A verdade é que sempre que obstáculos ou restrições são postos à liberdade de adorar a Deus, a exemplo de ataques à pessoa muçulmana ou à Umma – a coletividade de muçulmanos – no passado e na atualidade, é considerado dever do crente a luta – o jihad para e até o restabelecimento pleno da condição anterior. Pouco se dá conta, fora do Islã, no Ocidente, que esta é uma forma de jihad, de um esforço coletivo.
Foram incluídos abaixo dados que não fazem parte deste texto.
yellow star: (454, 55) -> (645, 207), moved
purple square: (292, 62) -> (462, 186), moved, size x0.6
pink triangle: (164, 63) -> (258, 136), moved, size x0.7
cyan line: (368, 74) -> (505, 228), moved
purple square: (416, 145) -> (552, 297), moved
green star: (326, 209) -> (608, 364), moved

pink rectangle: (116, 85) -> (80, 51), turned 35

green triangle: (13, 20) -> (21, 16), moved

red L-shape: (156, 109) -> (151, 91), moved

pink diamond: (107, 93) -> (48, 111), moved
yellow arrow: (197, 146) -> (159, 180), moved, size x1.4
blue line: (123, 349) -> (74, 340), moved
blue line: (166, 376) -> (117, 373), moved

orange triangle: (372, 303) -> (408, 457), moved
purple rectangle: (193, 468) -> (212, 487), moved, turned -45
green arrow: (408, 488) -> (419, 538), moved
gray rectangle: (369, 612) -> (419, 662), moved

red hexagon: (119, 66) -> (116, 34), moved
No entanto, aqueles que interpretam mal a Charia – muçulmanos que a praticam de forma pecadora, como é o caso do Estado Islâmico – e aqueles de fora do Islã que não cansam de interpretar mal os seus mandamentos, só deveriam contar com aquilo que está no Corão e no Hadith e não com ideias e ações infundadas.
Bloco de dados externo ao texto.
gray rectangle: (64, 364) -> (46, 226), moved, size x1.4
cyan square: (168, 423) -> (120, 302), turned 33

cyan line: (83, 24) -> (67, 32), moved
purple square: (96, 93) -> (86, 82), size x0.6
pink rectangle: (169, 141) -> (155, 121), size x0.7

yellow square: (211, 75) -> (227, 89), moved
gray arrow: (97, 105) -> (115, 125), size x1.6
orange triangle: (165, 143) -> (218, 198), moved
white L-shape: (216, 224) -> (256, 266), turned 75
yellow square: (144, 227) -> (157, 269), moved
É com este espírito de luta pela liberdade que as potências coloniais, através do mundo, encontraram o verdadeiro sentido do jihad, como reação a dominações e ocupações estrangeiras. Vale a pena salientar que é por isto que a França, por exemplo, nunca entendeu a reação argelina à ocupação que durou decênios já que a Argélia praticava o jihad, enquanto a França procurava dominar os argelinos e suas terras. É também o jihad o que praticam os muçulmanos residentes na França contra a discriminação a que estão sujeitos.
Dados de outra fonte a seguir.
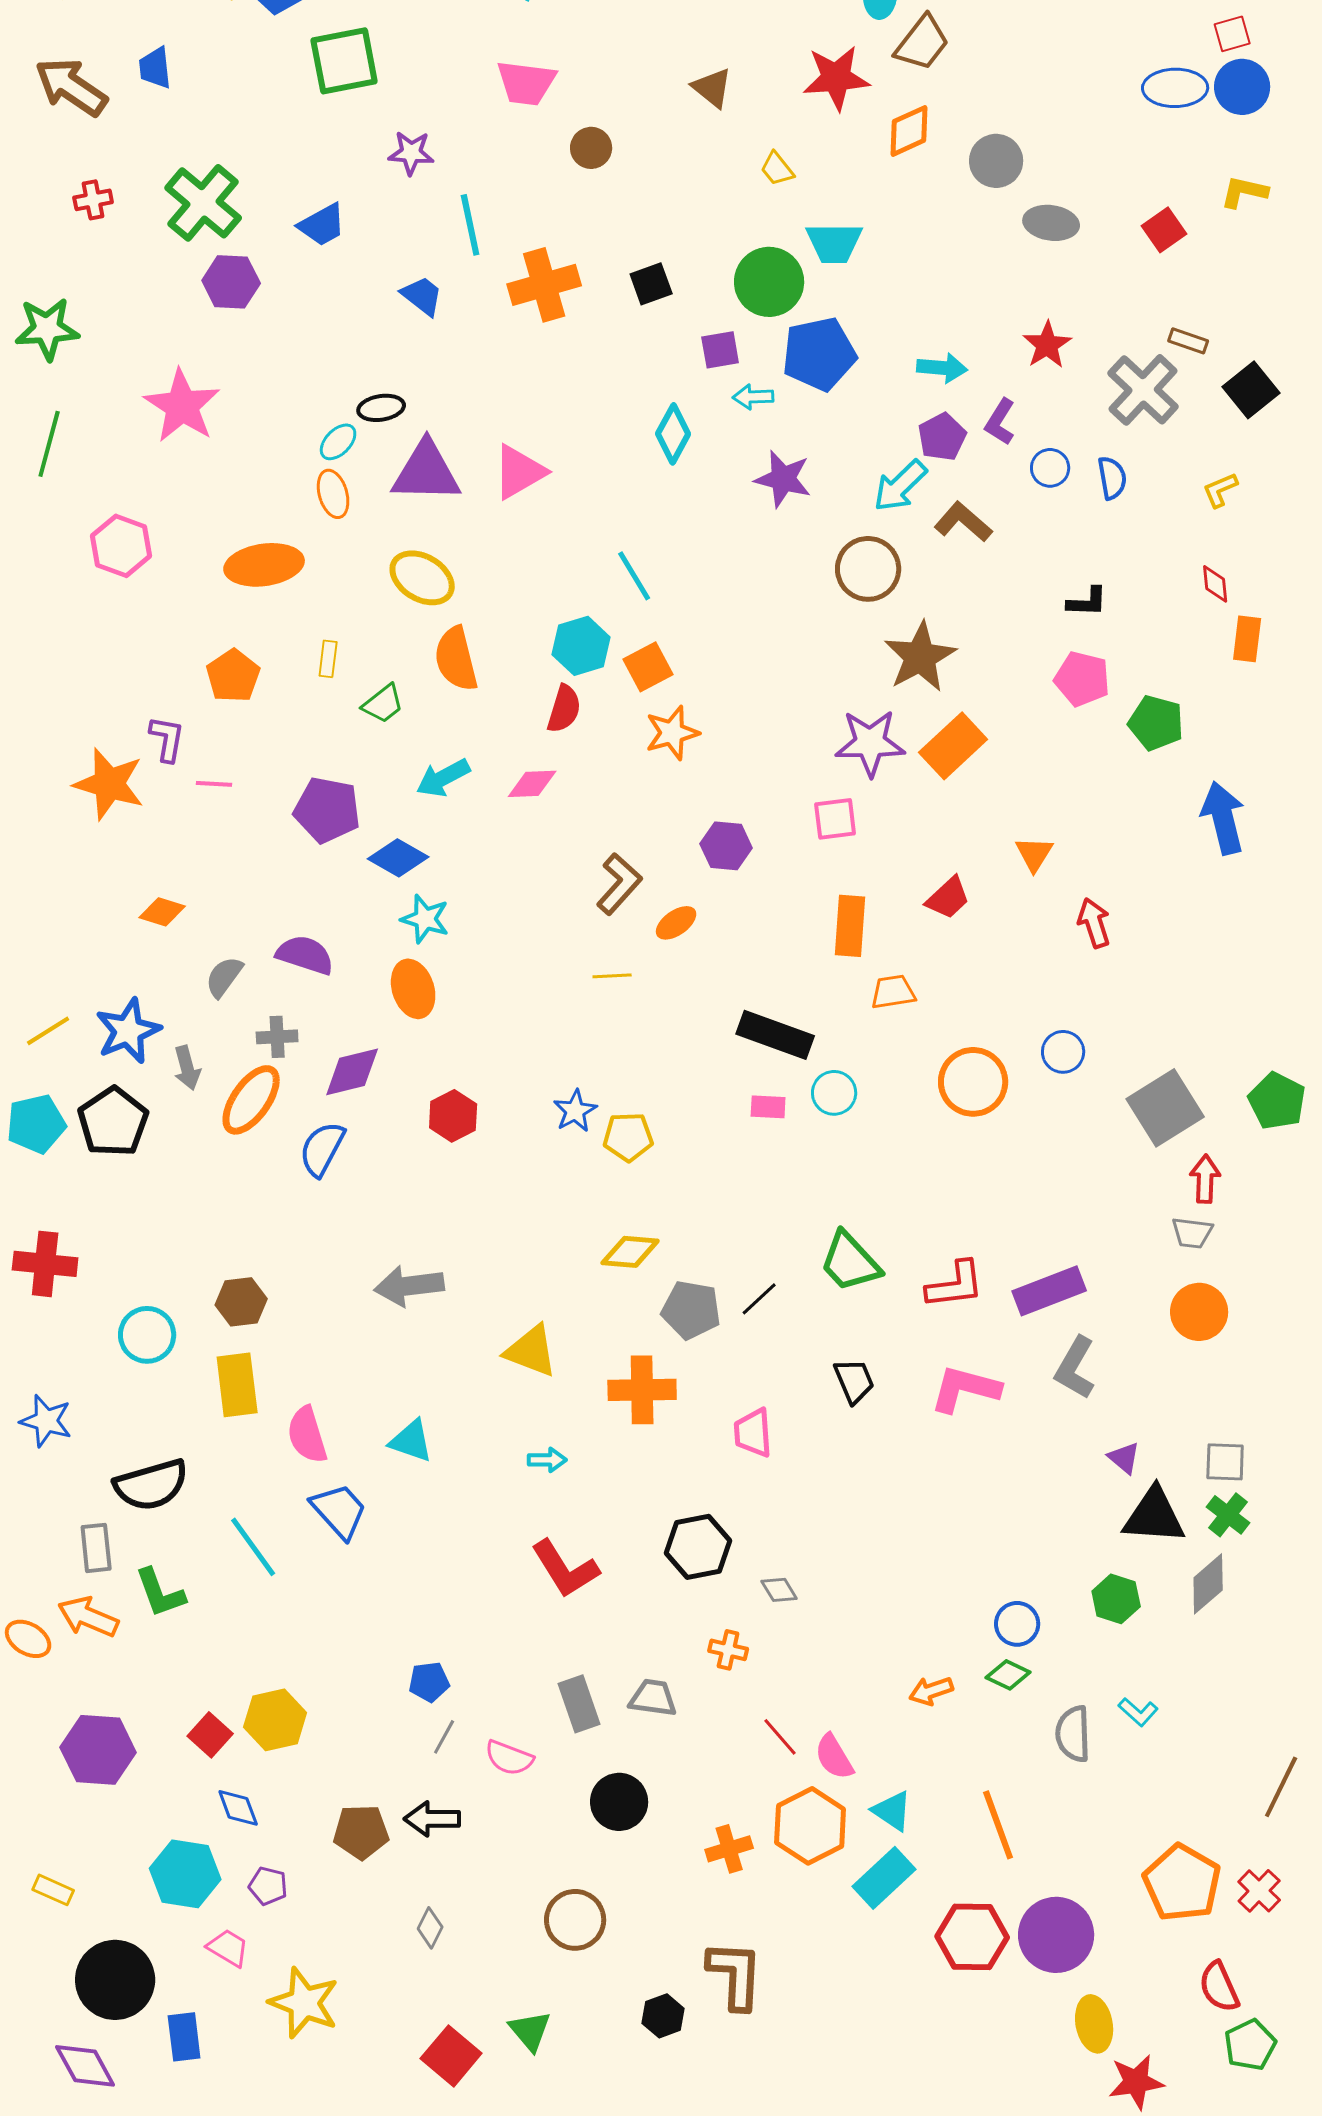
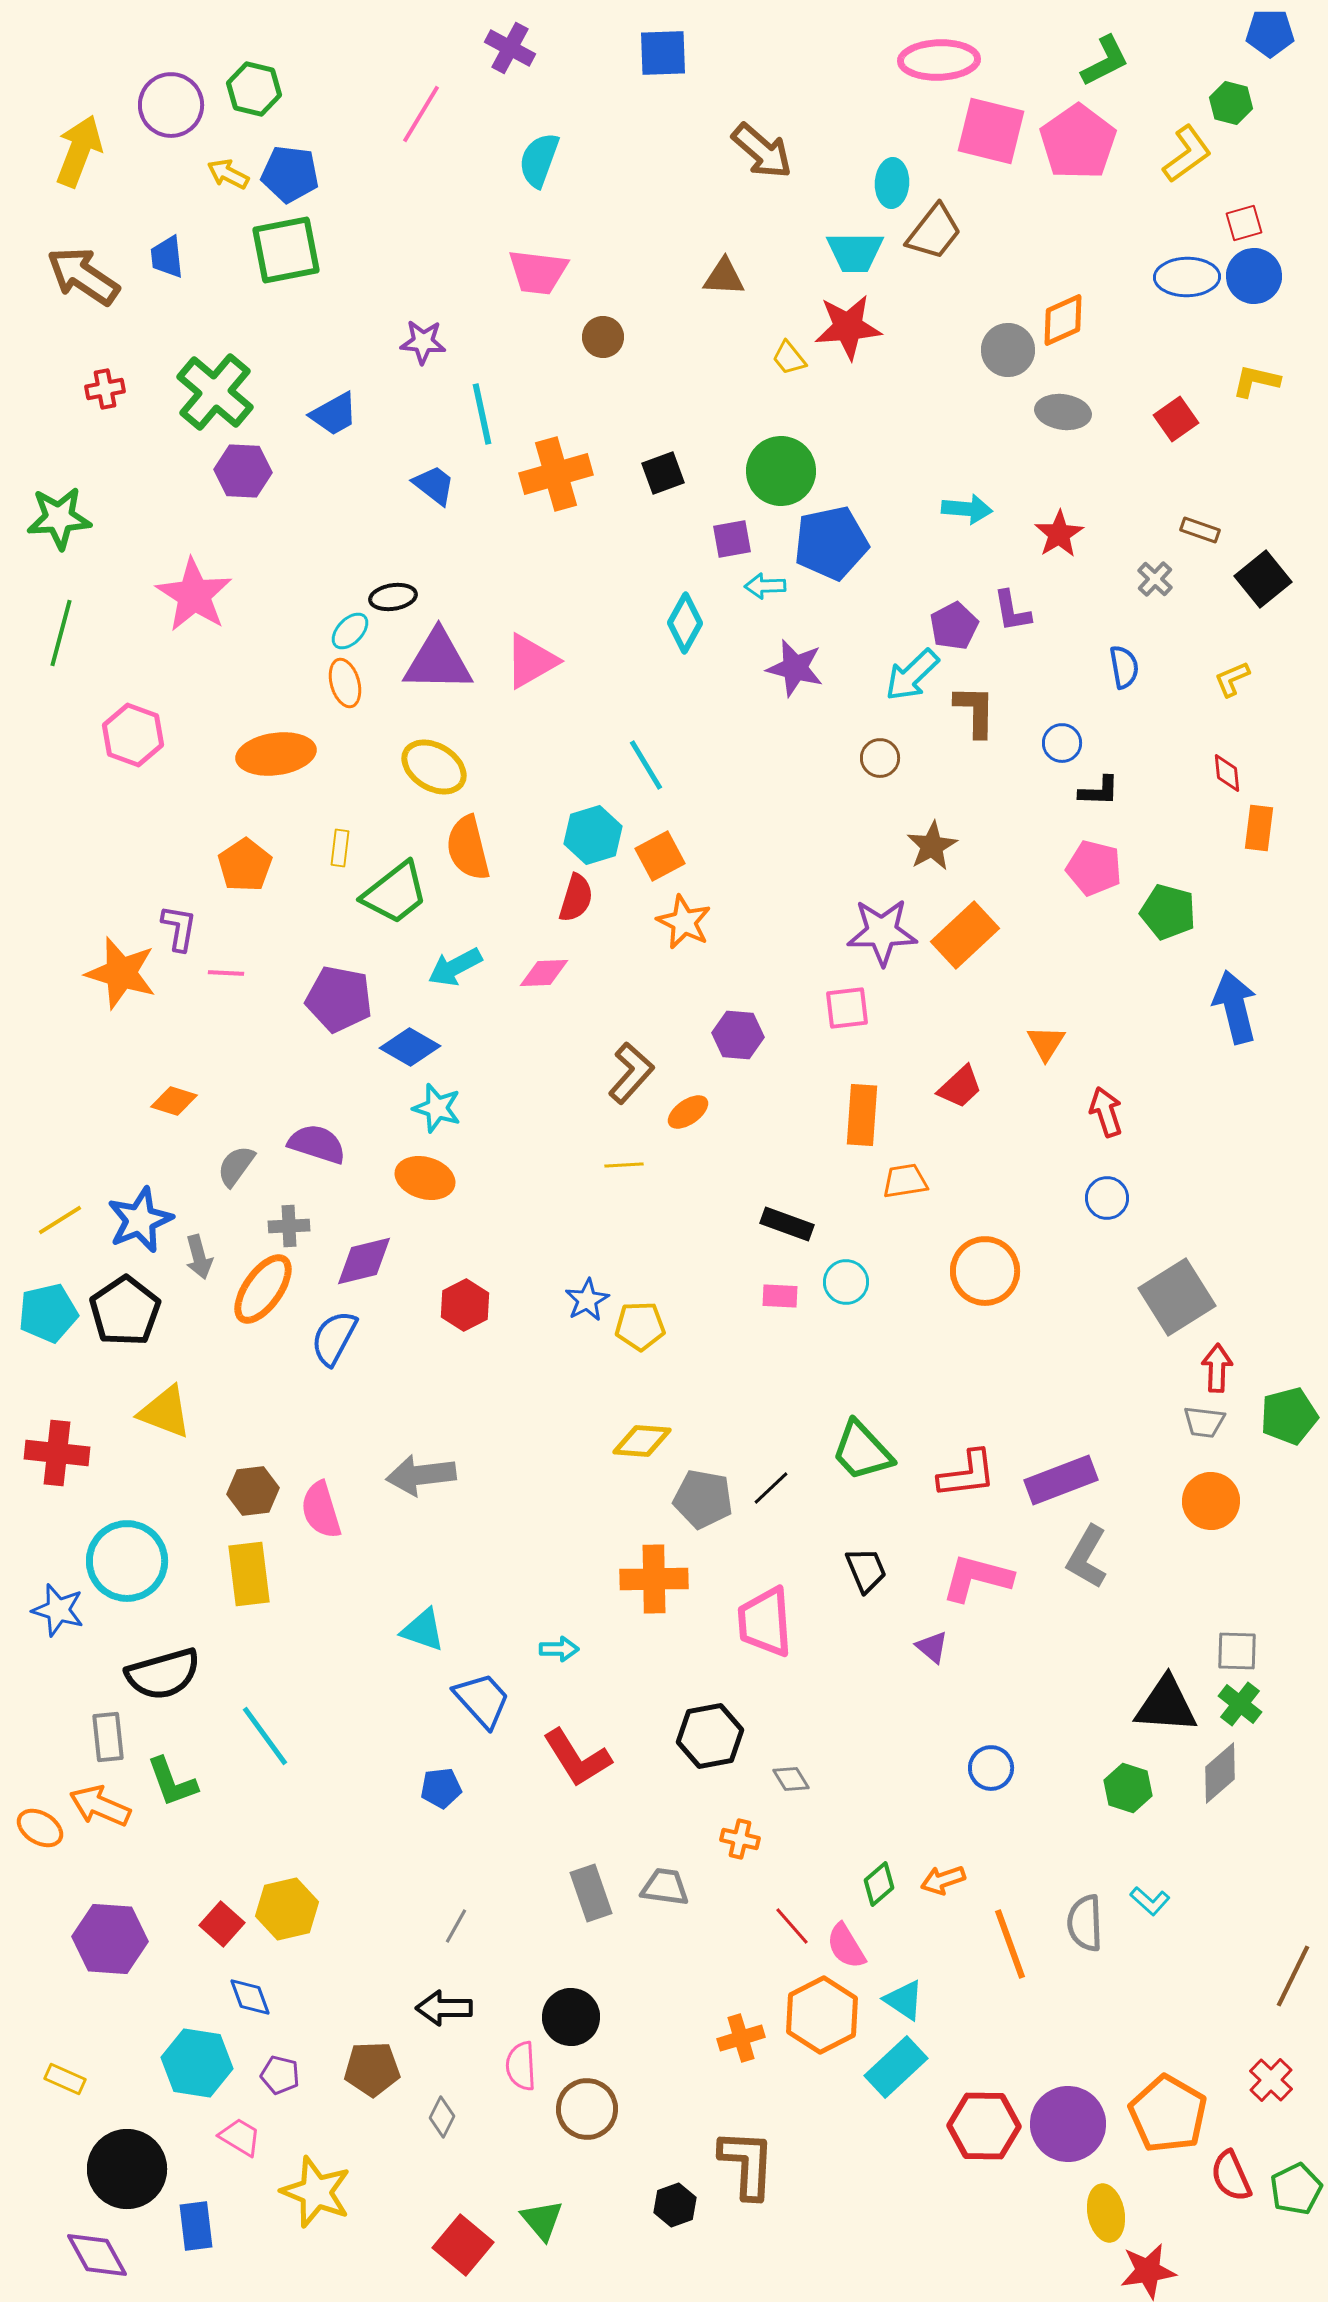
green square: (344, 61) -> (286, 250), moved
red star: (836, 78) -> (848, 327), moved
brown triangle: (712, 88) -> (724, 277), turned -36
orange diamond: (909, 131) -> (1063, 320), moved
cyan trapezoid: (834, 243) -> (855, 252), moved
cyan arrow: (942, 368) -> (967, 509), moved
gray cross: (1143, 390) -> (1155, 579), size x0.5
purple L-shape: (1000, 422) -> (1012, 611), turned -42
blue circle: (1050, 468) -> (1062, 743), moved
brown L-shape: (963, 522) -> (975, 711), turned 50
brown circle: (868, 569) -> (880, 758), size x0.6
brown star: (920, 657) -> (932, 846), size x0.7
green trapezoid: (383, 704) -> (395, 893), size x1.6
orange star: (672, 733) -> (684, 922), turned -30
orange ellipse: (413, 989) -> (425, 1178), turned -56
black rectangle: (775, 1035) -> (787, 1224), size x0.7
blue circle: (1063, 1052) -> (1107, 1198), moved
green pentagon: (1277, 1101) -> (1289, 1416), moved, turned 30
cyan circle: (147, 1335) -> (127, 1561), moved, size x1.4
yellow triangle: (531, 1351) -> (165, 1412), moved
pink trapezoid: (753, 1433) -> (765, 1622), size x1.4
pink semicircle: (307, 1435) -> (321, 1510), moved
purple triangle: (1124, 1458) -> (932, 1647), moved
blue trapezoid: (339, 1511) -> (482, 1700), moved
blue circle: (1017, 1624) -> (991, 1768), moved
green diamond: (1008, 1675) -> (879, 1884), moved, turned -66
blue pentagon: (429, 1682) -> (441, 1788), moved
pink semicircle: (509, 1758) -> (521, 2066), moved, turned 66
black circle: (619, 1802) -> (571, 2017), moved
orange line: (998, 1825) -> (1010, 1944), moved
brown pentagon: (361, 1832) -> (372, 2069), moved
orange pentagon: (1182, 1883) -> (1168, 2114), moved
green pentagon: (1250, 2045) -> (1296, 2189), moved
Aos judeus e cristãos, entre outros versículos do Corão, e são muitos, há aquele que diz: “E, com efeito, concedemos a Moisés o Livro, e fizemos seguir, depois dele, os Mensageiros. E concedemos a Jesus, Filho de Maria, as evidências e amparamo-lo com o Espírito Santo” (Corão: II:87). Há também um versículo assaz claro na ausência de fanatismo e na prática do jihad como o entendem aqueles que não conhecem o Islã e suas regras que reza: “E não discutais com os seguidores do Livro senão da melhor maneira – exceto os que entre eles, são injustos – e dizei: ‘Cremos no que foi descido para nós e no que fora descido para vós; e nosso Deus e vosso Deus é Um só. E para Ele somos submissos” Corão: XXIX:46. Só aqueles que de propósito ou com um objetivo escuso, podem ver fanatismo religioso em outras palavras do Livro do Islã a respeito de judeus e cristãos e os versículos são a prova quando se lê: “E, por certo, há, dentre os seguidores do Livro, os que creem em Deus, e no que fora descido para eles, sendo humildes para com Deus, não vendendo os sinais de Deus por ínfimo preço. Esses terão seu prêmio junto ao Senhor. Por certo, Deus é Destro no ajuste de contas” (Corão III:199).

Encerremos a discussão em torno do fanatismo e do jihad com uma citação corânica que diz: “E quem luta [pela causa de Deus] apenas luta em benefício de si mesmo. Por certo, Deus é Bastante a Si mesmo prescindindo de toda a humanidade” (Corão: XXIX:6).

O que acabamos de ver pode ser considerado como fanatismo do qual o Islã é acusado inapropriada e injustamente, pelo tratamento que obriga o muçulmano a dar aos judeus e cristãos. Ninguém está autorizado a agir de outra forma, a menos que prefira o pecado da desobediência às regras determinadas pelo Corão, que é a base principal da Charia, a Lei Canônica islâmica que rege a vida religiosa, política, social e individual de toda a Umma. 

 

José Farhat é cientista político, arabista, ex-presidente do ICArabe e atual diretor de Relações Internacionais do Instituto.